The duo met in 2019 in a Boston lab, where Church and his genetics team were working on using CRISPR technology to copy mammoth genes into the genome of an Asian elephant. For Lamm, it was love at first sight. Already intrigued by the Jurassic Park-style rumors, he couldn’t contain his excitement and immediately offered Church an invitation to team up on the venture.
“The World Wildlife Fund found that in the last 50 years, Earth’s wildlife populations have plunged by an average of 69% at the hands of mankind,” said Lamm.
“By gathering the smartest minds across investing, genomics, conservation, and synthetic biology, we have the opportunity to reverse human-inflicted biodiversity loss while developing technologies for both conservation and human health care. We are honored to be backed by a dedicated and diverse group of investors and are excited to work to bring additional species back to the planet.”

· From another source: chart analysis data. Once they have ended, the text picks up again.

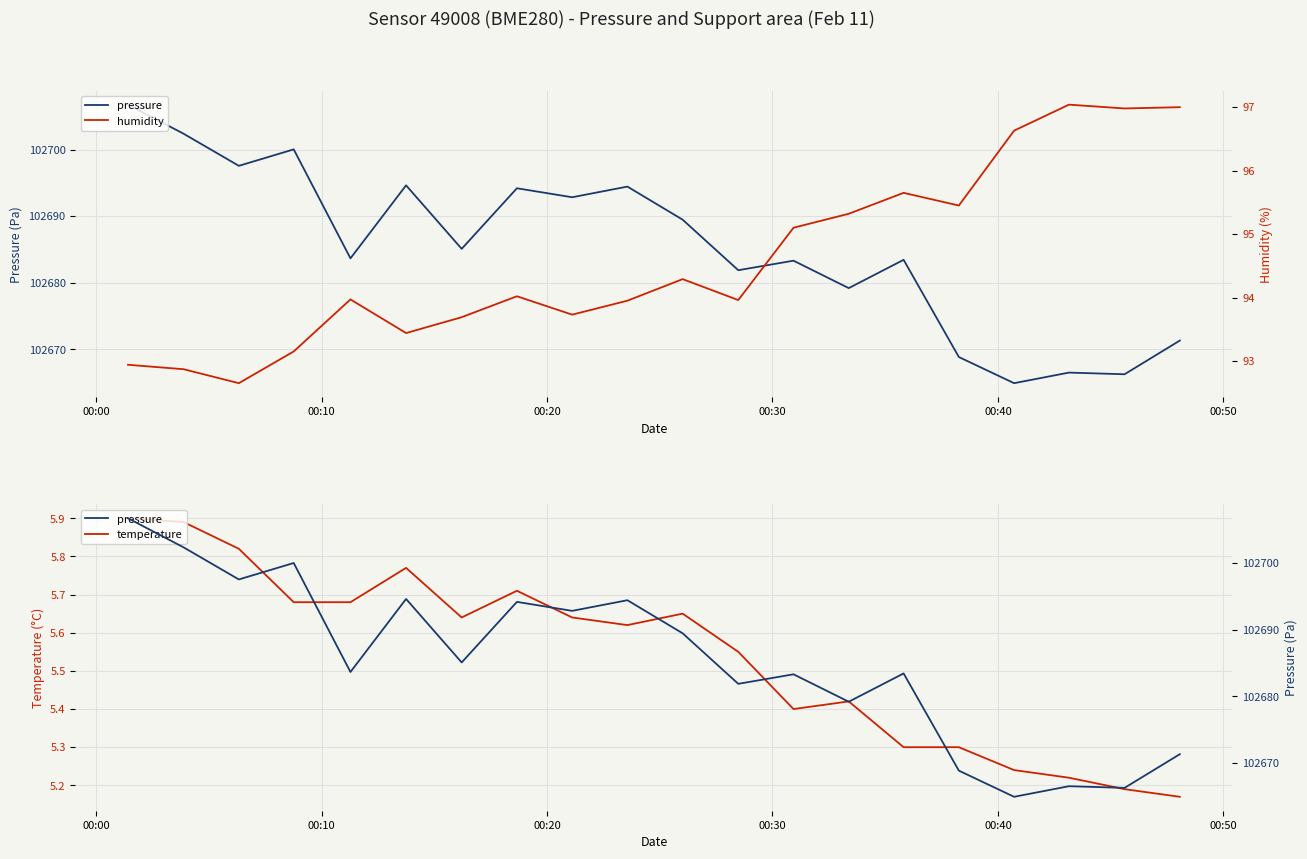

True or false: humidity and temperature intersect in this chart.

False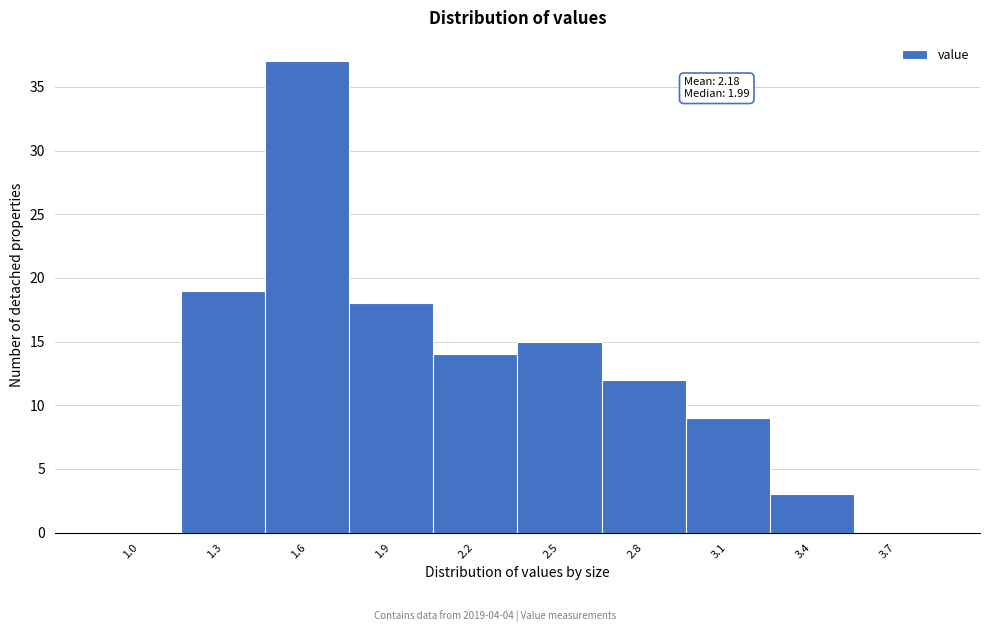

Reading left to right, extract all data points from this chart.

1.0=0	1.3=19	1.6=37	1.9=18	2.2=14	2.5=15	2.8=12	3.1=9	3.4=3	3.7=0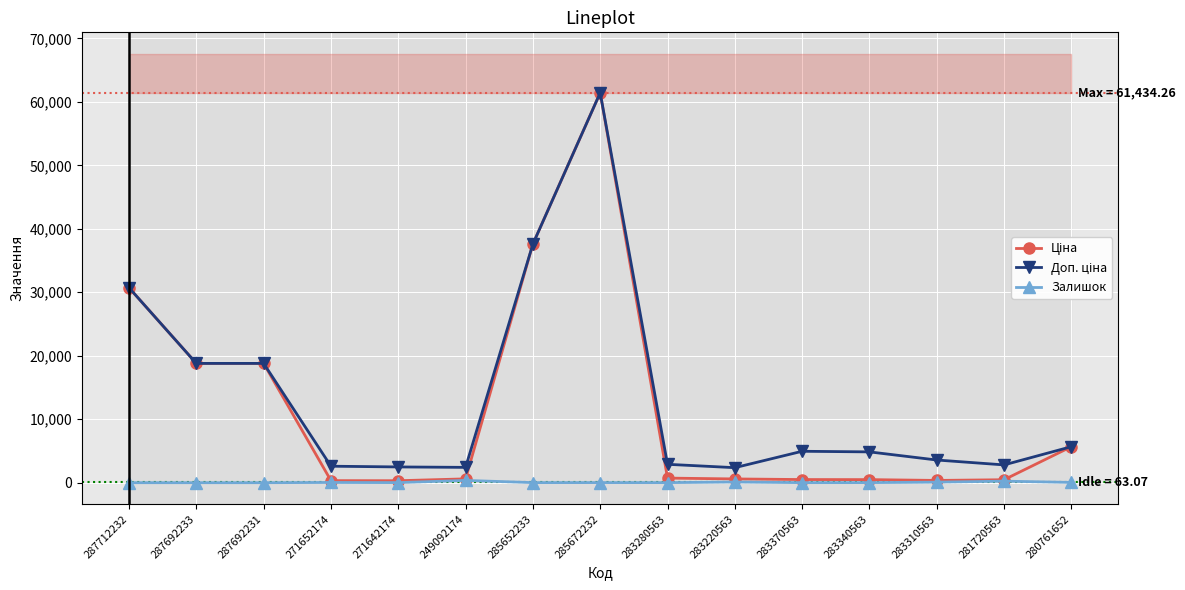

Where is the first local maximum for Доп. ціна?

285672232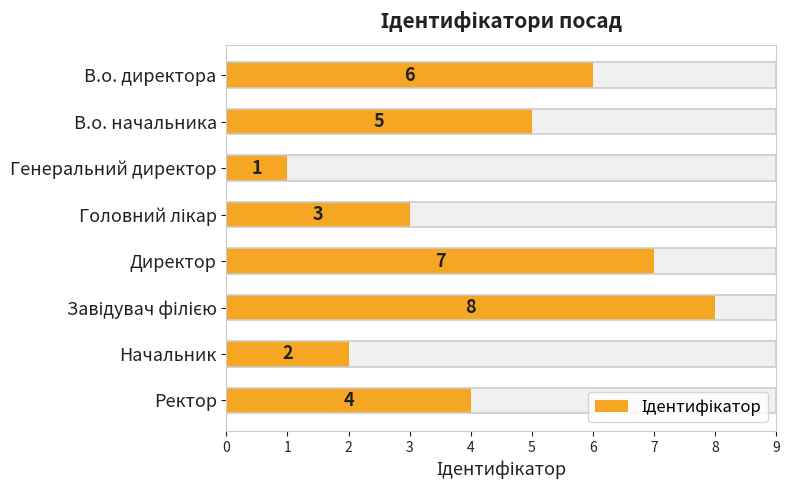

What is the minimum value shown in the chart?

1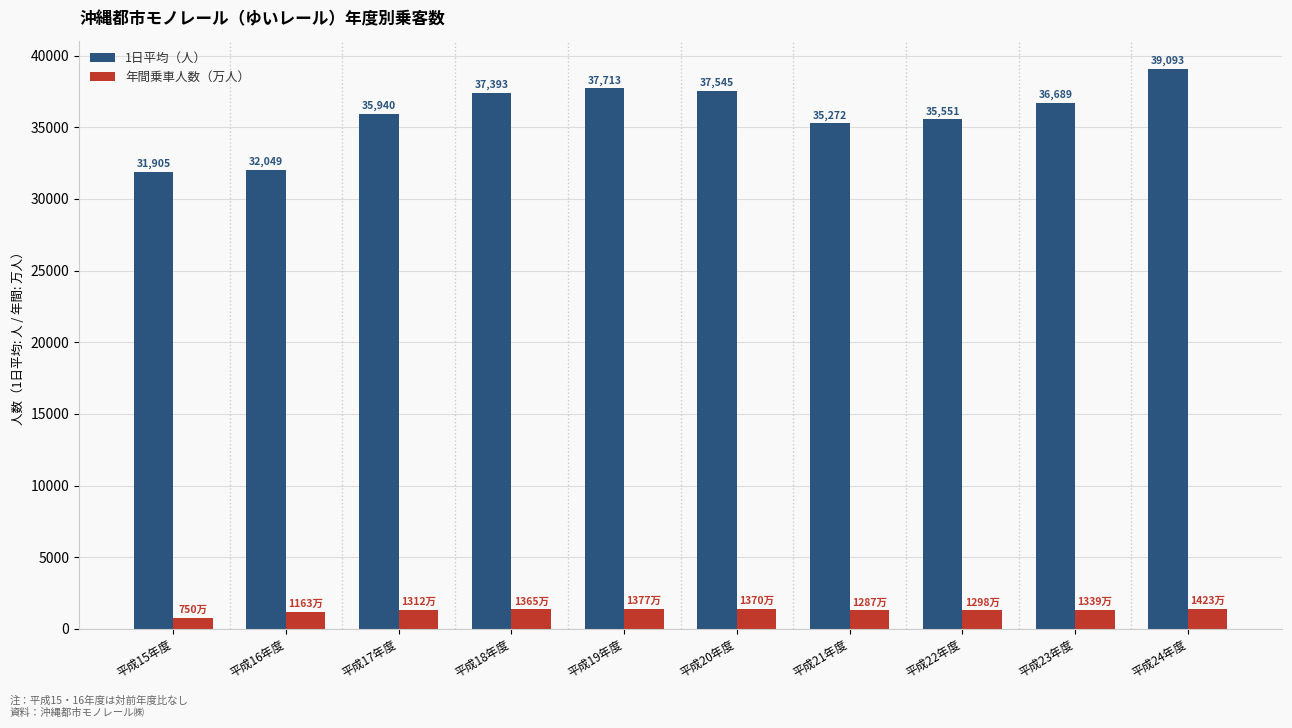

At which label is 年間乗車人数（万人） closest to 1086?

平成16年度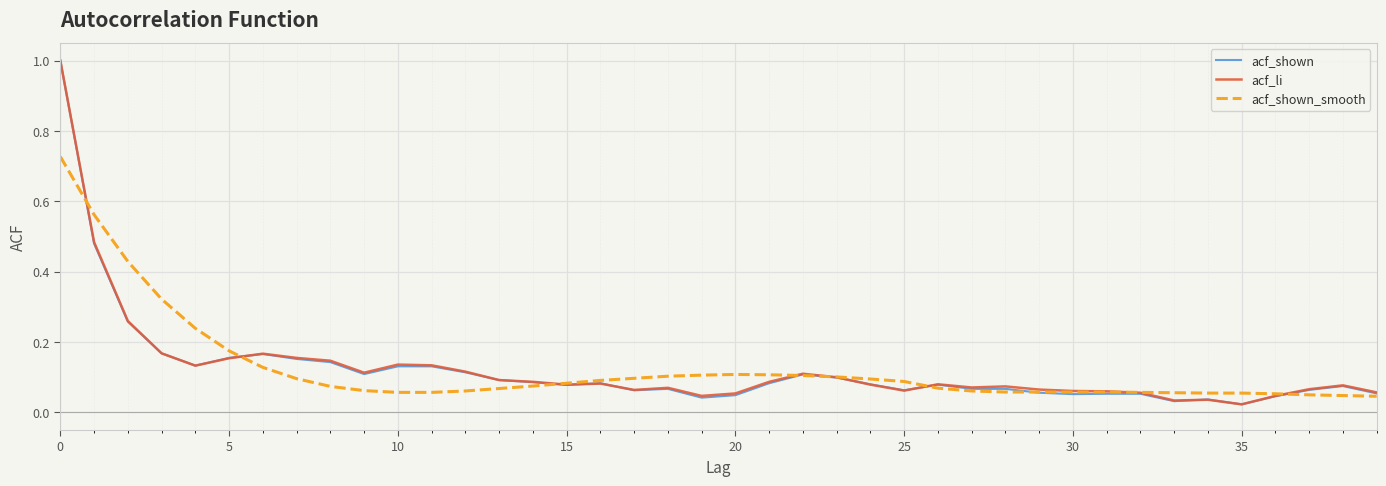

Which series has the widest spread of values?

acf_shown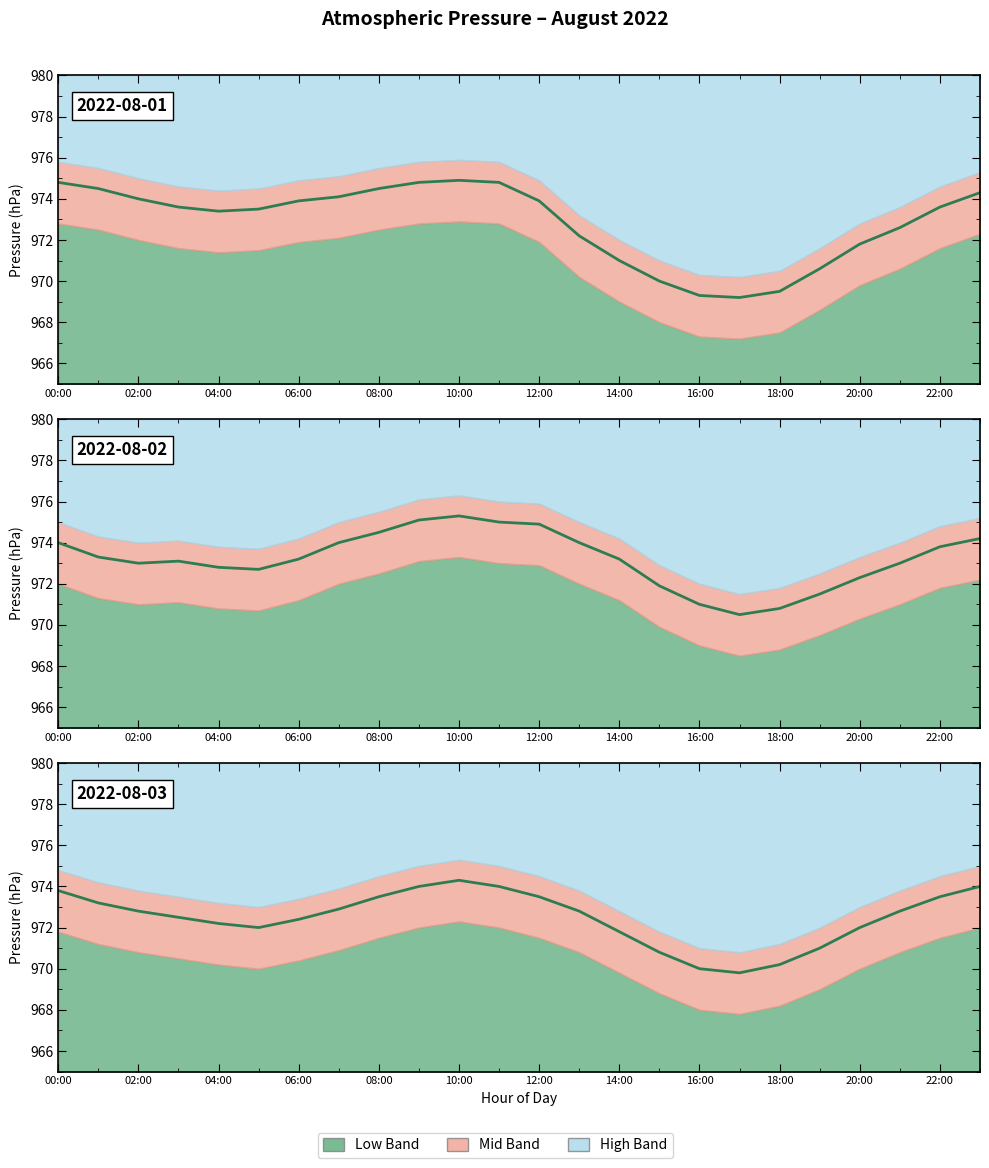

What is the total value across all series at 17:00?

2909.5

While bringing back extinct animals is a part of the company’s grand aspirations, there’s much more at play. The company contends that its innovations in synthetic biology will not only benefit our lonely planet but also contribute to the United State’s high-tech superiority.
The implementation of diverse gene editing techniques will supply the agriculture sector with fresh biofuels and safeguarded biodiversity while enhancing human health through gene therapy and vaccine creation.
Said Lamm, “I’m really excited about advancing these technologies. Any technology that we develop that has applications to conservation, we want to subsidize and just give to the world.”